The Civil Service reacts to the publication of "The System" in 1967
Extract from "The Diaries of a Cabinet Minister, Vol 2, by Richard Crossman"
Sunday September 24th 1967
In the evening I was telephoned by Harold Lever who told me he'd been asked to appear on "The World at One" to represent the Civil service and defend the Treasury against the attack on it which Max Nicholson launched in his new book "The System". Max, of course, is an old friend from PEP days in the 1930s and I saw something of him when he was Permanent Secretary to Herbert Morrison who, as Lord President of the Council, was in charge of such things as Science and the Research councils.
"The System" which I read in the Dordogne, is a tremendous onslaught on the Civil Service and, in particular, on the mandarin mind. This, he thinks, is the product of mods and greats at Oxford, which teaches one abstract philosophy and ancient history, and is based on the assumption that a mind trained in such abstract and remote subjects can apply itself to every modern problem with assurance of success.

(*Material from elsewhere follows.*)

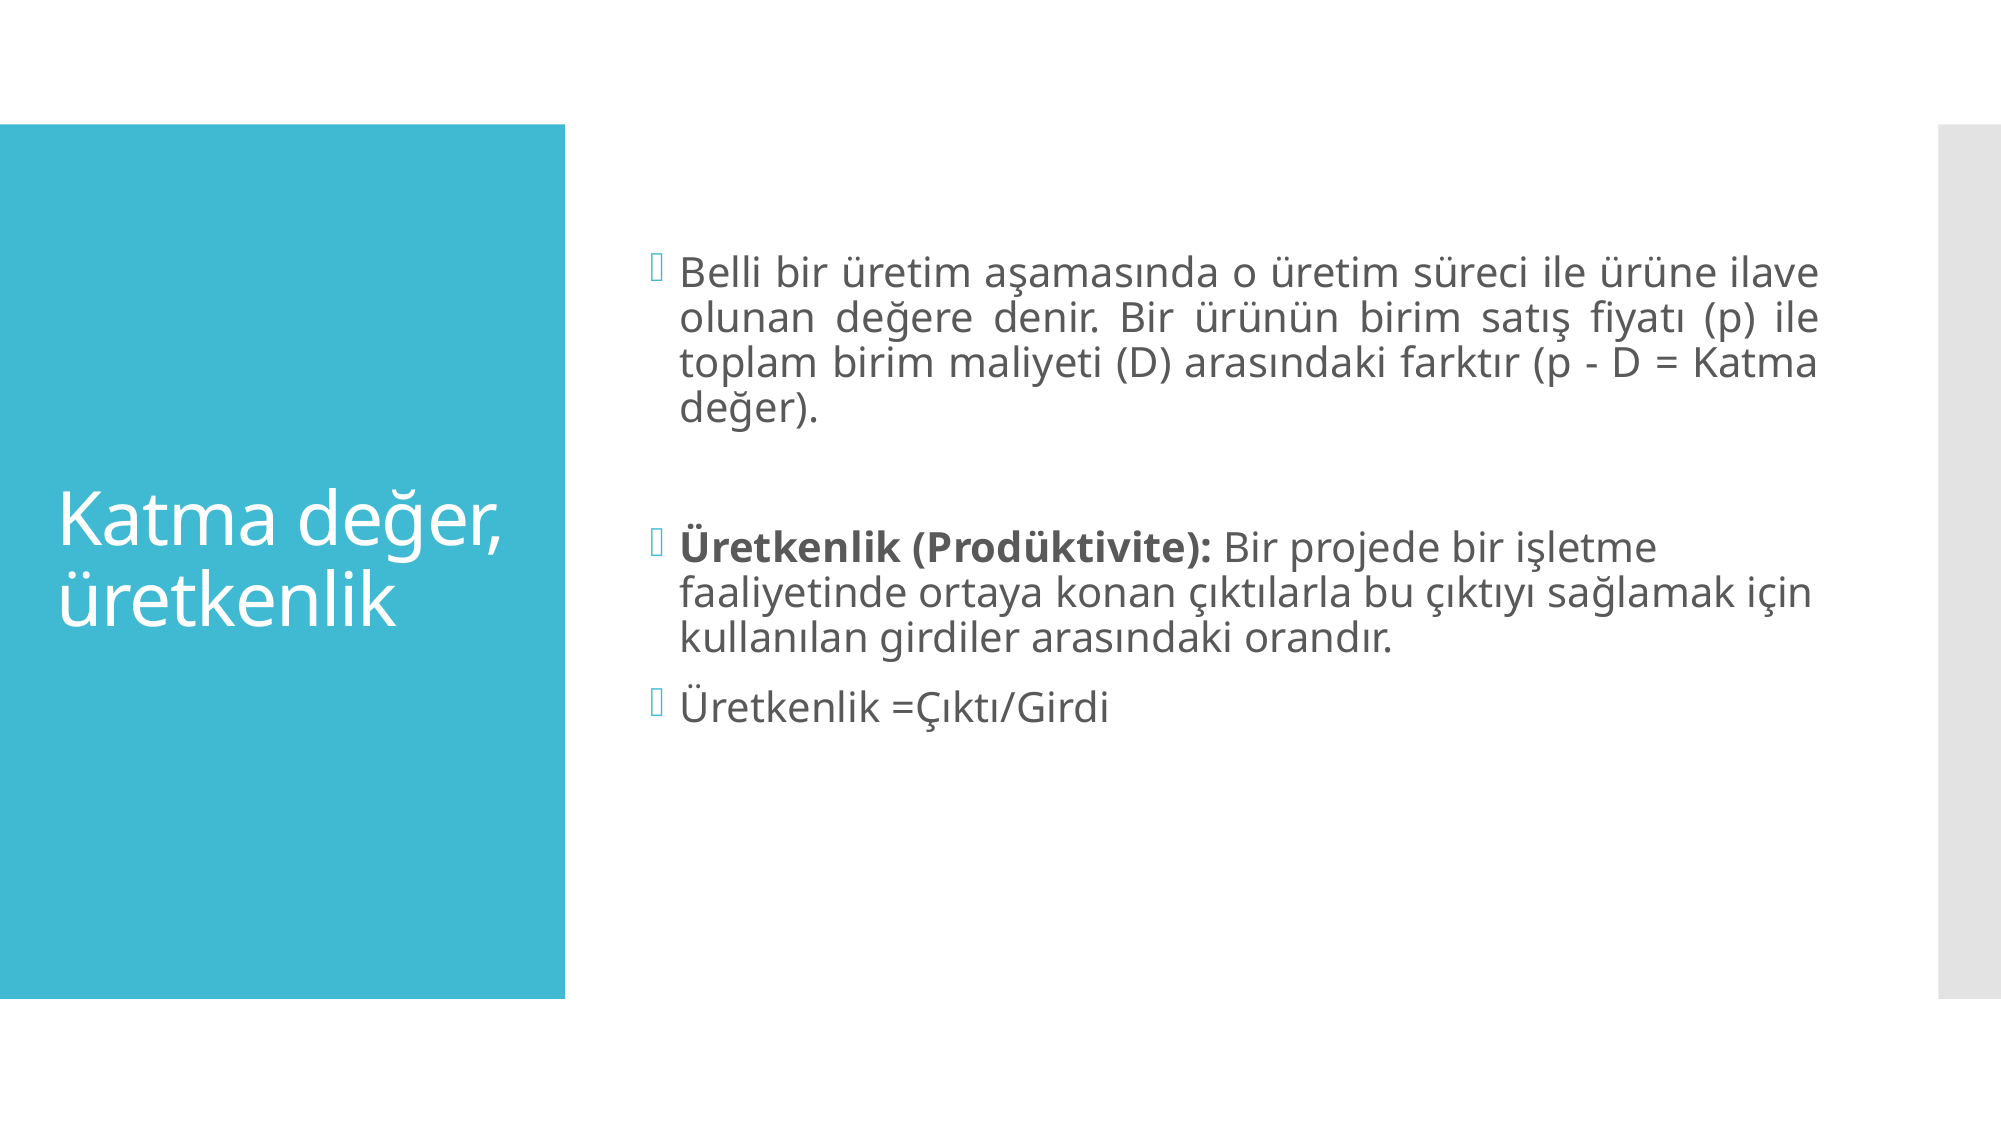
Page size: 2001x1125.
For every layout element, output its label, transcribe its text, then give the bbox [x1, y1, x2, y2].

"The System" got a tremendous write-up in the Sunday papers which gave me a great deal of pleasure since it is nice to see someone else being blamed for our problems apart from the Labour Government. So when Harold Lever rang up, I said "Why on earth are you going to speak?" "Well" he said, "I am the Financial Secretary to the Treasury and therefore it's my job to look after the Civil Service. I've been asked to do this by Sir Laurence Helsby". "That's all right," I said "but for heaven's sake don't start attacking Max Nicholson because he provides invaluable propaganda for the government. What you should do is to refer to the Fulton Commission on the Reform of the Civil Service and say that it's doing a radical job of work, and somehow indicate that we know in advance that the things which Nicholson suggests are wrong." He didn't sound very convinced when we said good-bye.
Monday September 25th
.... I mentioned Harold Lever's radio broadcast. Why on earth is he getting himself into that?" asked Harold (Wilson). And when I told him that Helsby had drafted him in, Harold remarked, "For heaven's sake, I hope he's not been anti-Nicholson, considering the assistance Nicholson's giving to us.
Tuesday September 26th
In the red box, I found a text of the Lever broadcast. It was a complete white-wash of the Civil Service and a violent attack on Nicholson......(Harold Lever said) that he was so keen to make his radical reforms in taxation that we wanted to win the confidence of the Treasury by helping them with this broadcast and so endearing himself to them.